Stated differently, decentralization requires one to strike a careful balance between two extremes. On the one hand, crowd members must have enough local and/or specialized knowledge in order to have something unique to add to the solution. On the other hand, they need to share a common understanding of the problem they are collectively facing. If a set of crowd members views the problem in different terms (e.g., disagrees as to what criteria constitute success), then it will be difficult for the suggestions to be meaningfully combined. Success is equilibrium. If the crowd becomes too homogenous, then each participant has to contribute beyond what is already added by the other. However, if the crowd becomes too heterogeneous, then they may not conceptualize their task in different terms. In essence, they will no longer be working on the same problem.

The fourth and final caveat concerns aggregation. There needs to be an appropriate way to combine the individual responses into an overall judgment. According to Classical Test Theory, this should be straightforward, assuming that the accurate part of the judgment is stable and the inaccurate part (the error) is randomly distributed. Right away, this analysis gives us some cause for worry. What if there is no accurate component contained within the individual judgments, stable or otherwise? It is possible that none of the participants possess any part of the correct answer.

If this were to occur, then there would not be a true score. Hence, aggregation would be unable to recover the best answer. To be sure, The Wisdom of Crowds would produce some answer, but it would probably not be an answer that we would feel comfortable trusting. Suppose we had to estimate the number of jellybeans, but we were not allowed to see the size of the jar? In this case, our guesses would likely be positive but would otherwise be close to random. There might not be an accurate component to our guesses, even though we would obtain an estimate greater than zero (e.g., the average of positive numbers, even random positive numbers, is positive). However, we would be fooling ourselves if we believed that the procedure was yielding valid information.
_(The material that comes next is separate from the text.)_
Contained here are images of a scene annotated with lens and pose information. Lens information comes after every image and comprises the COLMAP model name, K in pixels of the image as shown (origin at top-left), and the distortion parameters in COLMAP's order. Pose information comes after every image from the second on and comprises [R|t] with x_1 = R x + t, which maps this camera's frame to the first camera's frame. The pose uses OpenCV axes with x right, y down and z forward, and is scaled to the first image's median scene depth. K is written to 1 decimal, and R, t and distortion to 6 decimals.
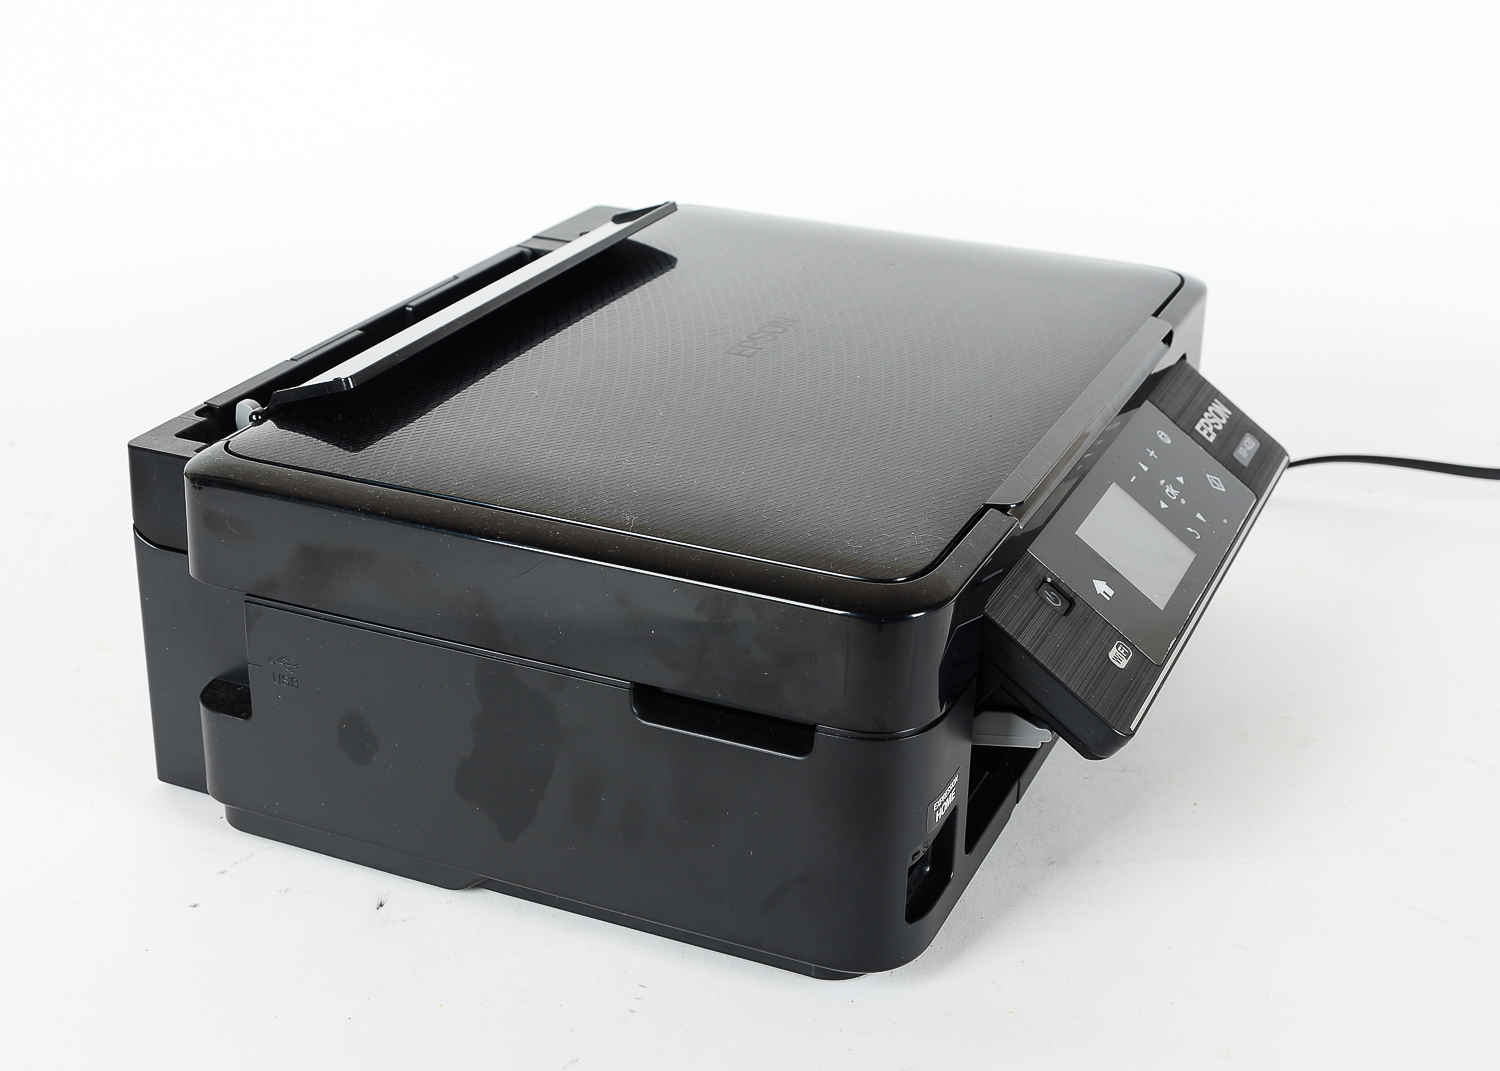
lens RADIAL K [[2218.4, 0, 748.5], [0, 2218.4, 488.1], [0, 0, 1]] dist [-0.025992, -0.010385]
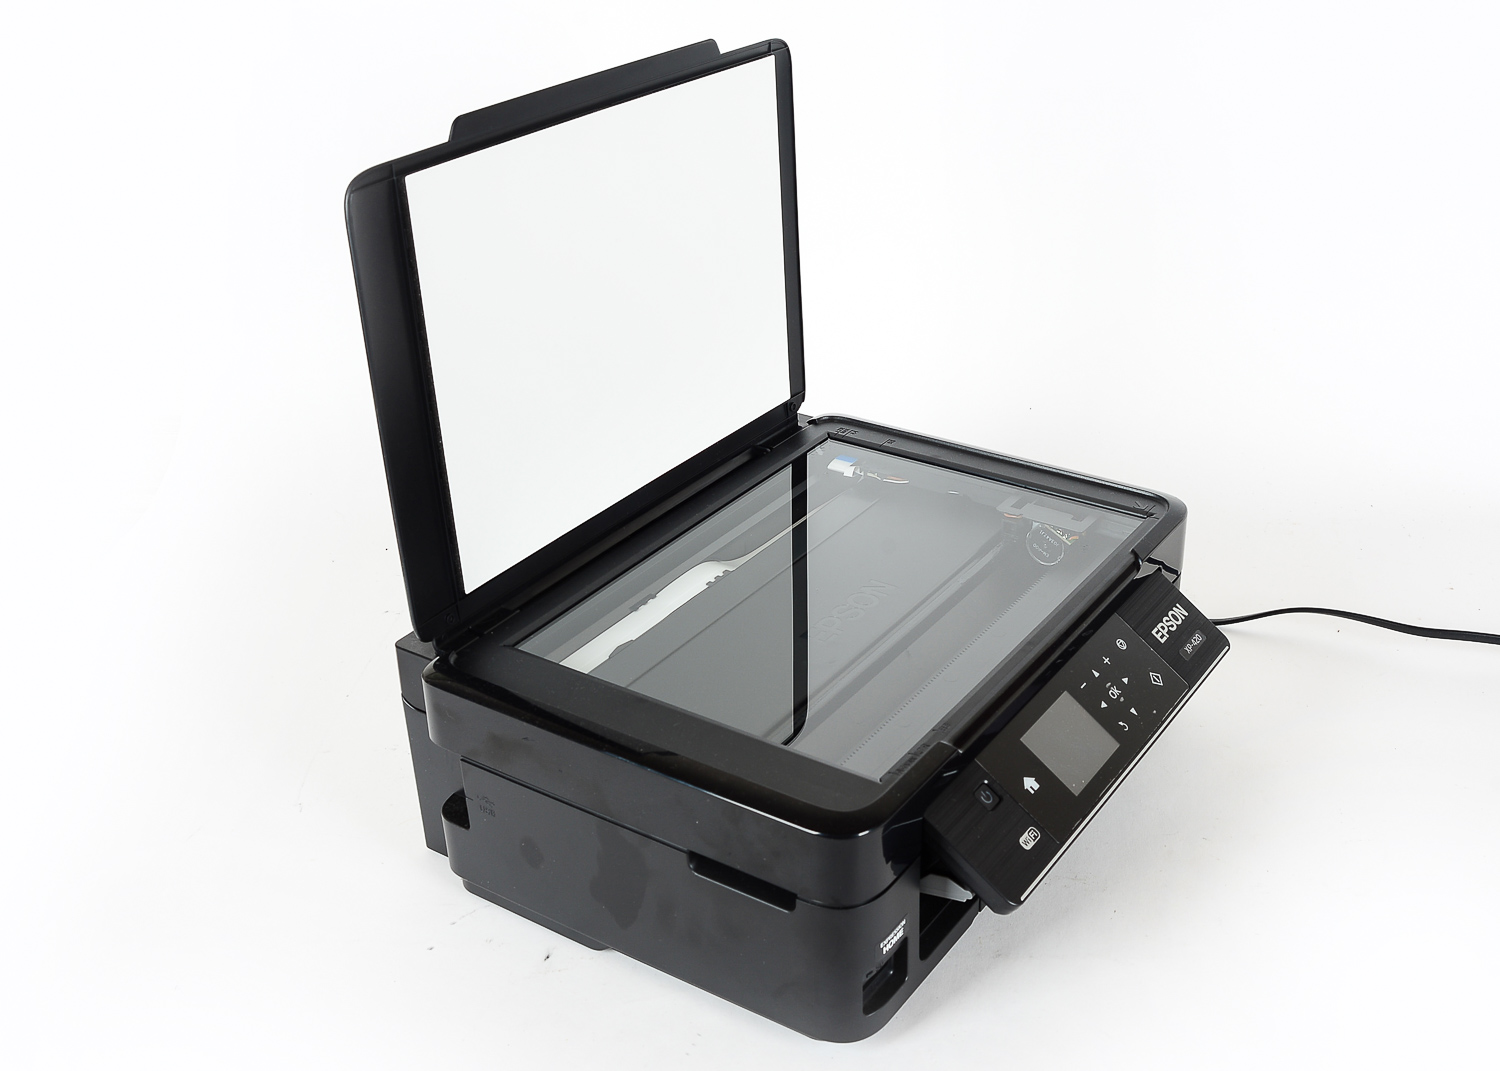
lens RADIAL K [[1753.6, 0, 869.9], [0, 1753.6, 536.9], [0, 0, 1]] dist [-0.086571, 0.003223]
pose [[0.989895, 0.044181, -0.134742, 0.201424], [-0.030975, 0.994647, 0.098577, -0.223449], [0.138376, -0.093407, 0.985965, -0.127009]]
This is a matter of some seriousness when one is seeking to address a novel problem, for which an objective correct solution does not yet exist. When this occurs, the “accurate component” (if that is the best way to state the matter) may be very small. In the aforementioned book, You are Not a Gadget, Jaron Lanier argues that The Wisdom of Crowds may not provide the most effective decision techniques when the task requires innovativeness and creativity. Our present analysis suggests that Lanier has a point. If the correct answer or a part of the correct answer is not widely known, there isn’t a valid true score around which the crowd’s responses can converge. Surowiecki’s method of crowdsourcing will not work well.

The problem with Surowiecki’s The Wisdom of Crowds is not that it is so much wrong, as that it has to be used with great care. It can work, but only for certain types of problems, certain types of crowds, and in certain situations. To re-state the caveats, Surowiecki suggests that the best decisions will be made when the participants provide individual judgments (independence), that are pulled from a broad sample (diversity of opinion), and then take idiosyncratic perspectives using special skills and/or local knowledge (decentralization). These individual judgments are then combined in a way that reduces decision errors (aggregation). When they are met, then The Wisdom of Crowds promises effective solutions. However, these are tough standards, and they shouldn’t be taken lightly.